Two people will now fill the big shoes of longtime city of Ada and Pontotoc County Emergency Management Director John Burchett, who retired at the end of last year.

City of Ada Public Safety Director Gene Linton will assume emergency management duties for the city, while Chad Letellier will manage the county’s emergency situations. The two appear to have a good working relationship and are upbeat about the department’s future endeavors.

“John Burchett was absolutely brilliant in this capacity,” said Linton. “Chad and I aim to continue the excellent work he did here for 12 years.”

Burchett said he has unwavering confidence in the department’s new direction.

“The city and county are exceptionally fortunate to have such a great pair of guys to take over,” the former emergency management director said. “Since the terrorist attacks of 9-11, emergency management has become more demanding and complex, but these two men are very qualified to handle it.

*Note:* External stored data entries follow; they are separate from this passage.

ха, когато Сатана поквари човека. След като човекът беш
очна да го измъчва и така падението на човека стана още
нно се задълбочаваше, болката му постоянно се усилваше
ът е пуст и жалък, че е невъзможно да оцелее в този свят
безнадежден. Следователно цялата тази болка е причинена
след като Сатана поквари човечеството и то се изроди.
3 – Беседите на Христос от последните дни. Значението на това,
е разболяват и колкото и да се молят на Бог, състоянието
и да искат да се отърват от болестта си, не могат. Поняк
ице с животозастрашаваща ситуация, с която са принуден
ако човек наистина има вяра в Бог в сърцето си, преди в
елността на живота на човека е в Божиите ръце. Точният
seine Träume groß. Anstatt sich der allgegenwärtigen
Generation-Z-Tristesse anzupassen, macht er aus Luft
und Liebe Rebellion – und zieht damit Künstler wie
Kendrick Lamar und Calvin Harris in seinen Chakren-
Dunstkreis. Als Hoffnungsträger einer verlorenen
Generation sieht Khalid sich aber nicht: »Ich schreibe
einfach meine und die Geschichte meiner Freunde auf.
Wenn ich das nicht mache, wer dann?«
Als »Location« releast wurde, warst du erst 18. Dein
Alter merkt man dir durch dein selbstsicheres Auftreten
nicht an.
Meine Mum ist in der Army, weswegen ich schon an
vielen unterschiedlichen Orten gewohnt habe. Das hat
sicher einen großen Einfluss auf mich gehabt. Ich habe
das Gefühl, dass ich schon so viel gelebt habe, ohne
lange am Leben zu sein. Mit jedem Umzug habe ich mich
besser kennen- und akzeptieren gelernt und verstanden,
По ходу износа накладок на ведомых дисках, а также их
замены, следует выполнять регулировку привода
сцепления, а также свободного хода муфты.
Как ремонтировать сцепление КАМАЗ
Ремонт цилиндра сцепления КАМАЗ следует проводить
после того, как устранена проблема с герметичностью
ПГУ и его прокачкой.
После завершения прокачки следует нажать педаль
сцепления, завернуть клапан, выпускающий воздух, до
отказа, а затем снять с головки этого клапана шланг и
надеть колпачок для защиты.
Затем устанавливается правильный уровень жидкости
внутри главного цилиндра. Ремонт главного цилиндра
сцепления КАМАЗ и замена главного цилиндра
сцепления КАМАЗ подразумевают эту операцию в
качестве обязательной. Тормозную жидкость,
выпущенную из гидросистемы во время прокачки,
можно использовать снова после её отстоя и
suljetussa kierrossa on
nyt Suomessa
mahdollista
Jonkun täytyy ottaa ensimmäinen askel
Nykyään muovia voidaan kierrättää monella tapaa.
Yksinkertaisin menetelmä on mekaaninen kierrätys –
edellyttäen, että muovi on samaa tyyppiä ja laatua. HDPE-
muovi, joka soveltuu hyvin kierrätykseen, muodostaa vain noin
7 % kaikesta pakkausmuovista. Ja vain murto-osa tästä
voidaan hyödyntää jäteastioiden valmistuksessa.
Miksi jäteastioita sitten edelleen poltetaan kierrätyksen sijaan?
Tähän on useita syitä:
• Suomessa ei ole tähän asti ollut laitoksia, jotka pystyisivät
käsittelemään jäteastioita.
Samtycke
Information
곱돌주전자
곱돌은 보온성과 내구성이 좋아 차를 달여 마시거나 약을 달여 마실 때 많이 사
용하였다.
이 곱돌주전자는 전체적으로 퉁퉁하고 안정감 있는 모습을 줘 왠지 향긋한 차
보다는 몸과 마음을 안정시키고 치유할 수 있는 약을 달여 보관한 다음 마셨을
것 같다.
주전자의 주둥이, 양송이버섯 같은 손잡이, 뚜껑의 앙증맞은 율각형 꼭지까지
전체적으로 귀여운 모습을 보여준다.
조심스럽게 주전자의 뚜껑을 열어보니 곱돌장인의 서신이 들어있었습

They’ll do a great job.”

Linton has worked in city emergency services for nearly 29 years. A former chief of the Ada Fire Department, he now serves as the city’s public safety director in addition to his new emergency management role. He also assisted Burchett for two years.

Letellier also wears other hats. He serves as the county’s public safety director and its flood plain administrator. He has also served as emergency management director for the town of Stonewall.

Both men bring public safety and emergency response experience to the joint Emergency Operations Center.

“We’ll each have separate responsibilities of course,” Letellier said. “But if a disaster strikes the city or the county, we will work as a team. We both know how to obtain the necessary resources in those situations and we’ll work together every step of the way.”

The EOC will remain in the basement of Ada City Hall, where it has been for many years. Both men will office there as well.

“Although our planning and mitigation would be distinct – mine city and his county – response and recovery will be a joint effort,” Linton said. “We’re interested in supporting each other. As a team, one of us can remain in the EOC while the other gets out in the field. Being one person, John was never able to do that.

“Ultimately, we’ll work together to ensure the safety and well-being of the people of the city and the county,” he said.